[ANN][AUDIT] AuditStarter - the main crowdfunding platform in software security

As part of the AuditStarter project, our CTO Dmitry Kotelnikov wrote a manifesto. We are really interested in your opinion on the idea to attract and interest the community of ordinary users in the problem of software security (especially in the field of blockchain, where, as a rule, there is no centralized support service that you can contact and get an answer - how, where and why the funds/data disappeared).

Manifesto

What do you know about software security? I think no need to explain how important this is. Every day you use software in which you are not completely sure. Hacks, vulnerabilities, theft of data and finances occur every day, and as systems become more complex over the years, the security problem becomes more acute. Now we are fully confident that the software developers themselves must provide secure code. And in this we are right, but not always it turns out. Checking code for security or searching for vulnerabilities is often more expensive than writing this code itself.

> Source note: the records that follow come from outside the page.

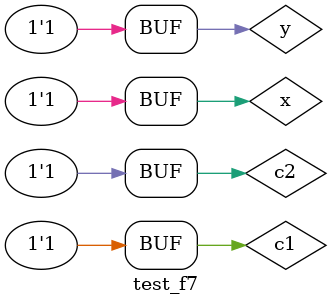
<source format=v>
/*
 * Exemplo_0703 - GATES
 * Nome Gabriel Vargas Bento de Souza
 * Matricula: 778023
*/

// -------------------------
// f7_gates
// -------------------------
module f7_1 (output s1,
             input  a , 
             input  b);
   
   // descrever por portas
   and AND1 (s1, a, b);

endmodule // f7_1

module f7_2 (output s2,
            input  a , 
            input  b);
   
   // descrever por portas
   nand NAND1 (s2, a, b);

endmodule // f7_2

module f7_3 (output s3,
             input  a , 
             input  b);
   
   // descrever por portas
   or OR1 (s3, a, b);

endmodule // f7_3

module f7_4 (output s4,
            input  a , 
            input  b);
   
   // descrever por portas
   nor NOR1 (s4, a, b);

endmodule // f7_4

// -------------------------
// multiplexer
// -------------------------
module mux (output s,
            input  a,
            input  b,
            input  select);

   // definir dados locais
   wire not_select;
   wire sa, sb;

   // descrever por portas
   not NOT1 (not_select, select);
   
   and AND1 (sa, a, not_select);
   and AND2 (sb, b, select);

   or  OR1  (s, sa, sb);
endmodule // mux

// -------------------------
// main
// -------------------------
module test_f7;
   
   // definir dados
   reg  c1, c2, x, y;
   wire s1, s2, s12, s34, s;

   f7_1 gate1 (s1, x, y);
   f7_2 gate2 (s2, x, y);
   mux MUX1   (s12, s1, s2, c1);

   f7_3 gate3 (s3, x, y);
   f7_4 gate4 (s4, x, y);
   mux MUX2   (s34, s3, s4, c1);

   mux MUX3   (s, s12, s34, c2);
   
   // parte principal
   initial
   begin : main
      $display("\n Exemplo_0703 - Gabriel Vargas Bento de Souza - 778023\n");
      // $display(" LU's module\n");
      $display(" x  y  s1  s2  s3  s4  c1  c2  s");
      $display(" ------**----------------------- 00 - AND");
      $monitor("%2b %2b %2b %3b %3b %3b %3b %3b %3b", x, y, s1, s2, s3, s4, c1, c2, s);

      // projetar testes do modulo
         x = 1'b0; y = 1'b0; c1 = 1'b0; c2 = 1'b0;
      #1           y = 1'b1;
      #1 x = 1'b1; y = 1'b0;
      #1           y = 1'b1;
      #1 x = 1'b0; y = 1'b0;            c2 = 1'b1;

      $display("\n x  y  s1  s2  s3  s4  c1  c2  s");
      $display  (" --------------**--------------- 01 - OR");
      #1           y = 1'b1;
      #1 x = 1'b1; y = 1'b0;
      #1           y = 1'b1;
      #1 x = 1'b0; y = 1'b0; c1 = 1'b1; c2 = 1'b0;

      $display("\n x  y  s1  s2  s3  s4  c1  c2  s");
      $display  (" ----------**------------------- 10 - NAND");
      #1           y = 1'b1;
      #1 x = 1'b1; y = 1'b0;
      #1           y = 1'b1;
      #1 x = 1'b0; y = 1'b0;            c2 = 1'b1;

      $display("\n x  y  s1  s2  s3  s4  c1  c2  s");
      $display  (" ------------------**----------- 11 - NOR");
      #1           y = 1'b1;
      #1 x = 1'b1; y = 1'b0;
      #1           y = 1'b1;

   end
endmodule // test_f7

// -------------------------
// test
// -------------------------
/*
---------- previsao ----------
               c1                c2

s1 =  AND ----- 0  |
                   |-->  s12  ----- 0 |
s2 = NAND ----- 1  |                  |
                                      | --> s
s3 =  OR ----- 0   |                  |
                   |-->  s34  ----- 1 |
s4 = NOR ----- 1   |                  |

c1c2 ==  0: porta  AND (0001)
c1c2 ==  1: porta   OR (0111)
c1c2 == 10: porta NAND (1110)
cac2 == 11: porta  NOR (1000)

---------- execucao ----------

C:\Users\Gabriel\Desktop\CC-PUC\2Periodo\ARQ1\Tarefas\Guia07>vvp Exemplo_0703.vvp

 Exemplo_0703 - Gabriel Vargas Bento de Souza - 778023

 x  y  s1  s2  s3  s4  c1  c2  s
 ------**----------------------- 00 - AND
 0  0  0   1   0   1   0   0   0
 0  1  0   1   1   0   0   0   0
 1  0  0   1   1   0   0   0   0
 1  1  1   0   1   0   0   0   1

 x  y  s1  s2  s3  s4  c1  c2  s
 --------------**--------------- 01 - OR
 0  0  0   1   0   1   0   1   0
 0  1  0   1   1   0   0   1   1
 1  0  0   1   1   0   0   1   1
 1  1  1   0   1   0   0   1   1

 x  y  s1  s2  s3  s4  c1  c2  s
 ----------**------------------- 10 - NAND
 0  0  0   1   0   1   1   0   1
 0  1  0   1   1   0   1   0   1
 1  0  0   1   1   0   1   0   1
 1  1  1   0   1   0   1   0   0

 x  y  s1  s2  s3  s4  c1  c2  s
 ------------------**----------- 11 - NOR
 0  0  0   1   0   1   1   1   1
 0  1  0   1   1   0   1   1   0
 1  0  0   1   1   0   1   1   0
 1  1  1   0   1   0   1   1   0
*/
</source>
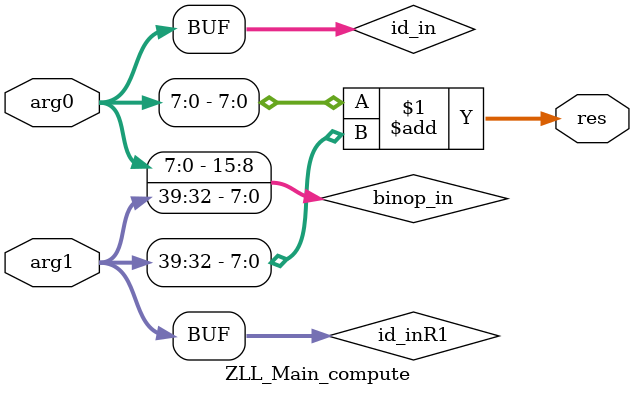
<source format=sv>
module top_level (input logic [1023:0] __in0,
  input logic [31:0] __in1,
  output logic [63:0] __out0);
  logic [1055:0] zll_main_loop4_in;
  logic [1055:0] zll_main_loop3_in;
  logic [1055:0] main_compute_in;
  logic [1055:0] zll_main_compute1_in;
  logic [1055:0] zll_main_compute3_in;
  logic [1023:0] id_in;
  logic [511:0] id_inR1;
  logic [95:0] zll_main_compute_in;
  logic [7:0] zll_main_compute_out;
  logic [1023:0] id_inR2;
  logic [511:0] id_inR3;
  logic [95:0] zll_main_compute_inR1;
  logic [7:0] zll_main_compute_outR1;
  logic [1023:0] id_inR4;
  logic [511:0] id_inR5;
  logic [95:0] zll_main_compute_inR2;
  logic [7:0] zll_main_compute_outR2;
  logic [1023:0] id_inR6;
  logic [511:0] id_inR7;
  logic [95:0] zll_main_compute_inR3;
  logic [7:0] zll_main_compute_outR3;
  logic [1023:0] id_inR8;
  logic [511:0] id_inR9;
  logic [95:0] zll_main_compute_inR4;
  logic [7:0] zll_main_compute_outR4;
  logic [1023:0] id_inR10;
  logic [511:0] id_inR11;
  logic [95:0] zll_main_compute_inR5;
  logic [7:0] zll_main_compute_outR5;
  logic [1023:0] id_inR12;
  logic [511:0] id_inR13;
  logic [95:0] zll_main_compute_inR6;
  logic [7:0] zll_main_compute_outR6;
  logic [1023:0] id_inR14;
  logic [511:0] id_inR15;
  logic [95:0] zll_main_compute_inR7;
  logic [7:0] zll_main_compute_outR7;
  logic [64:0] zll_main_loop1_in;
  logic [64:0] zll_main_loop5_in;
  logic [0:0] __continue;
  assign zll_main_loop4_in = {__in0, __in1};
  assign zll_main_loop3_in = zll_main_loop4_in[1055:0];
  assign main_compute_in = {zll_main_loop3_in[1055:32], zll_main_loop3_in[31:0]};
  assign zll_main_compute1_in = {main_compute_in[1055:32], main_compute_in[31:0]};
  assign zll_main_compute3_in = zll_main_compute1_in[1055:0];
  assign id_in = zll_main_compute3_in[1055:32];
  assign id_inR1 = id_in[1023:512];
  assign zll_main_compute_in = {zll_main_compute3_in[31:0], id_inR1[511:448]};
  ZLL_Main_compute  inst (zll_main_compute_in[95:64], zll_main_compute_in[63:0], zll_main_compute_out);
  assign id_inR2 = zll_main_compute3_in[1055:32];
  assign id_inR3 = id_inR2[1023:512];
  assign zll_main_compute_inR1 = {zll_main_compute3_in[31:0], id_inR3[447:384]};
  ZLL_Main_compute  instR1 (zll_main_compute_inR1[95:64], zll_main_compute_inR1[63:0], zll_main_compute_outR1);
  assign id_inR4 = zll_main_compute3_in[1055:32];
  assign id_inR5 = id_inR4[1023:512];
  assign zll_main_compute_inR2 = {zll_main_compute3_in[31:0], id_inR5[383:320]};
  ZLL_Main_compute  instR2 (zll_main_compute_inR2[95:64], zll_main_compute_inR2[63:0], zll_main_compute_outR2);
  assign id_inR6 = zll_main_compute3_in[1055:32];
  assign id_inR7 = id_inR6[1023:512];
  assign zll_main_compute_inR3 = {zll_main_compute3_in[31:0], id_inR7[319:256]};
  ZLL_Main_compute  instR3 (zll_main_compute_inR3[95:64], zll_main_compute_inR3[63:0], zll_main_compute_outR3);
  assign id_inR8 = zll_main_compute3_in[1055:32];
  assign id_inR9 = id_inR8[1023:512];
  assign zll_main_compute_inR4 = {zll_main_compute3_in[31:0], id_inR9[255:192]};
  ZLL_Main_compute  instR4 (zll_main_compute_inR4[95:64], zll_main_compute_inR4[63:0], zll_main_compute_outR4);
  assign id_inR10 = zll_main_compute3_in[1055:32];
  assign id_inR11 = id_inR10[1023:512];
  assign zll_main_compute_inR5 = {zll_main_compute3_in[31:0], id_inR11[191:128]};
  ZLL_Main_compute  instR5 (zll_main_compute_inR5[95:64], zll_main_compute_inR5[63:0], zll_main_compute_outR5);
  assign id_inR12 = zll_main_compute3_in[1055:32];
  assign id_inR13 = id_inR12[1023:512];
  assign zll_main_compute_inR6 = {zll_main_compute3_in[31:0], id_inR13[127:64]};
  ZLL_Main_compute  instR6 (zll_main_compute_inR6[95:64], zll_main_compute_inR6[63:0], zll_main_compute_outR6);
  assign id_inR14 = zll_main_compute3_in[1055:32];
  assign id_inR15 = id_inR14[1023:512];
  assign zll_main_compute_inR7 = {zll_main_compute3_in[31:0], id_inR15[63:0]};
  ZLL_Main_compute  instR7 (zll_main_compute_inR7[95:64], zll_main_compute_inR7[63:0], zll_main_compute_outR7);
  assign zll_main_loop1_in = {1'h0, {zll_main_compute_out, zll_main_compute_outR1, zll_main_compute_outR2, zll_main_compute_outR3, zll_main_compute_outR4, zll_main_compute_outR5, zll_main_compute_outR6, zll_main_compute_outR7}};
  assign zll_main_loop5_in = zll_main_loop1_in[64:0];
  assign {__continue, __out0} = {1'h1, zll_main_loop5_in[63:0]};
endmodule

module ZLL_Main_compute (input logic [31:0] arg0,
  input logic [63:0] arg1,
  output logic [7:0] res);
  logic [31:0] id_in;
  logic [63:0] id_inR1;
  logic [15:0] binop_in;
  assign id_in = arg0;
  assign id_inR1 = arg1;
  assign binop_in = {id_in[7:0], id_inR1[39:32]};
  assign res = binop_in[15:8] + binop_in[7:0];
endmodule
</source>
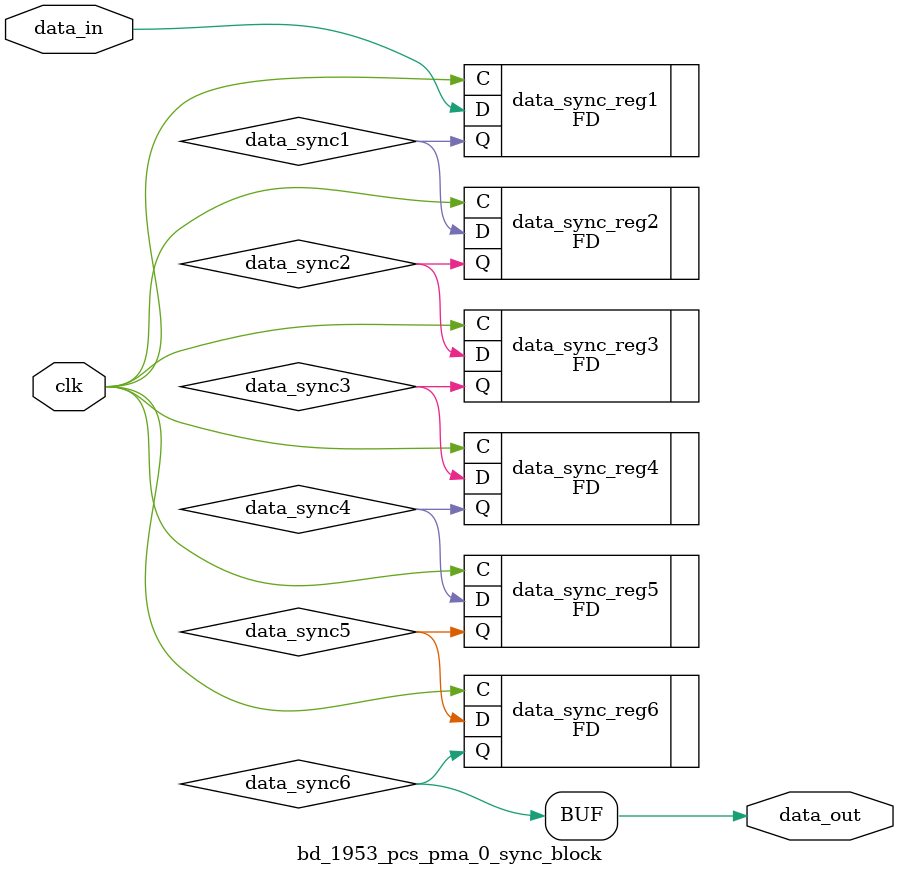
<source format=v>

`timescale 1ps / 1ps

module bd_1953_pcs_pma_0_sync_block #(
  parameter INITIALISE = 2'b00
)
(
  input        clk,              // clock to be sync'ed to
  input        data_in,          // Data to be 'synced'
  output       data_out          // synced data
);

  // Internal Signals
  wire data_sync1;
  wire data_sync2;
  wire data_sync3;
  wire data_sync4;
  wire data_sync5;
  wire data_sync6;


  (* shreg_extract = "no", ASYNC_REG = "TRUE" *)
  FD #(
    .INIT (INITIALISE[0])
  ) data_sync_reg1 (
    .C  (clk),
    .D  (data_in),
    .Q  (data_sync1)
  );


  (* shreg_extract = "no", ASYNC_REG = "TRUE" *)
  FD #(
   .INIT (INITIALISE[1])
  ) data_sync_reg2 (
  .C  (clk),
  .D  (data_sync1),
  .Q  (data_sync2)
  );


  (* shreg_extract = "no", ASYNC_REG = "TRUE" *)
  FD #(
   .INIT (INITIALISE[1])
  ) data_sync_reg3 (
  .C  (clk),
  .D  (data_sync2),
  .Q  (data_sync3)
  );

  (* shreg_extract = "no", ASYNC_REG = "TRUE" *)
  FD #(
   .INIT (INITIALISE[1])
  ) data_sync_reg4 (
  .C  (clk),
  .D  (data_sync3),
  .Q  (data_sync4)
  );

  (* shreg_extract = "no", ASYNC_REG = "TRUE" *)
  FD #(
   .INIT (INITIALISE[1])
  ) data_sync_reg5 (
  .C  (clk),
  .D  (data_sync4),
  .Q  (data_sync5)
  );

  (* shreg_extract = "no", ASYNC_REG = "TRUE" *)
  FD #(
   .INIT (INITIALISE[1])
  ) data_sync_reg6 (
  .C  (clk),
  .D  (data_sync5),
  .Q  (data_sync6)
  );
  assign data_out = data_sync6;


endmodule



</source>
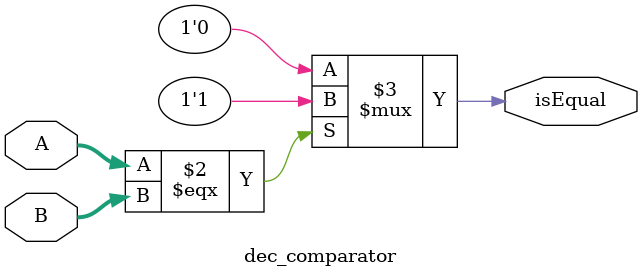
<source format=sv>

`resetall
`timescale 1ns/10ps
module dec_comparator
#(
parameter DATA_DEPTH = 8
)
(
input [DATA_DEPTH-1:0] A,
input [DATA_DEPTH-1:0] B,
output reg isEqual
) ;

always @* 

begin 

 isEqual <= ( A === B)? 1'b1 : 1'b0; 

end 

endmodule

</source>
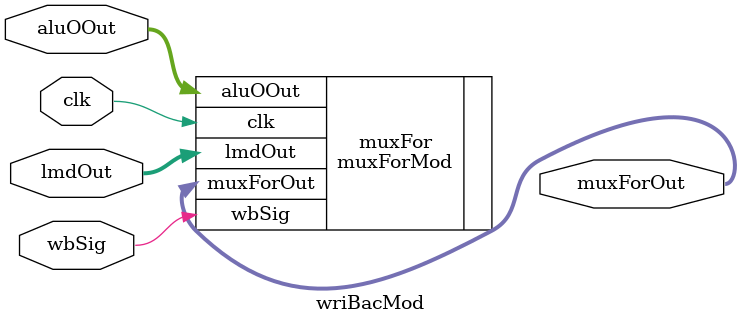
<source format=v>
`include "../wriBac/muxFor.v"

module wriBacMod (
	input wire clk, wbSig,
	input wire [31:0] aluOOut, lmdOut,
	output wire [31:0] muxForOut
);
	
	muxForMod muxFor(
		.clk(clk), .wbSig(wbSig),
		.aluOOut(aluOOut), .lmdOut(lmdOut),
		.muxForOut(muxForOut)
	);

endmodule
</source>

Large companies are actively moving in this direction, providing us with a safe environment (operating systems). They have funds for security, they are able to release security updates in advance and conduct checks. But even they are at risk for many reasons, one of which is manifested in the absence of an independent parallel verification. Companies rely on their own security department, which can work very inefficiently. In addition to large software & OS development companies, there is a user’s (custom) software. This market is huge, and it is also critically vulnerable in terms of security and user protection. As practice shows, even free software (open source code - anyone can check) does not provide the proper level of security: for years in use libraries & software with vulnerabilities. Developers very often rely on the competence of their colleagues or the community and use potentially dangerous code that no one has ever checked (an example of using the open source library with the vulnerability in whatsapp, which is still in use by many applications). As for the little-known software, the situation in it is even worse: the developers simply do not have enough money even for the simplest verification. There are many examples, but not here and not now. At the moment, I am trying to pay increased attention to this problem in general terms.

I believe that it is necessary to change the approach to checks and methods of searching for vulnerabilities and software security breaches. It is necessary to introduce new approaches, increase the number of checks, attract the necessary funds for security with the participation of all interested parties. Necessary checks must be made in advance, rather than waiting for hacking and loss of information, count losses and eliminate vulnerabilities after their use by hackers. In addition, I consider it necessary to reduce the cost of these checks and increase their availability. It is also necessary to change the approach of security specialists to their programs, moving from firefighting (fixing vulnerabilities after hacking) to fire protection (previously tested secure code).

At the moment, there are already exists a lot of the necessary software for the verification. Of course, its wider application is necessary. But no software cannot replace verification by human. Certainly, the checks do not guarantee the elimination of all vulnerabilities in 100%, but undoubtedly improves the quality and security of the code. Each parallel inspection also increases the probability of finding a vulnerability and increases the security of the software.

In the field of security, it is necessary to use blockchain technology, which will make it possible to create a unified decentralized database of signed verified software releases with a history of checks and verifiers. Also, the development of web3, requires enhanced integration between users and developers in the field of software security.

The main message of this manifesto is to get the attention of the user`s community to the safety of the software used. Users should not just rely on the integrity of developers. Users should be aware of whether the security checks for the software they use have passed. Users should be interested in bringing together user communities, developer communities, and software security professionals. Everyone will benefit from such a union. Users will have confidence that the software they use is safe, and developers will have confidence that their code is safe. Currently, user participation is necessary for many reasons, the main of which is the reduction in the cost of checks, an increase in the number of checks and feedback from specialists in the field of software security. The community of software users far exceeds the community of specialists in the field of software security. And even a small participation of users able to significantly improve security and become more confident in the future. Together we will make this world a little better!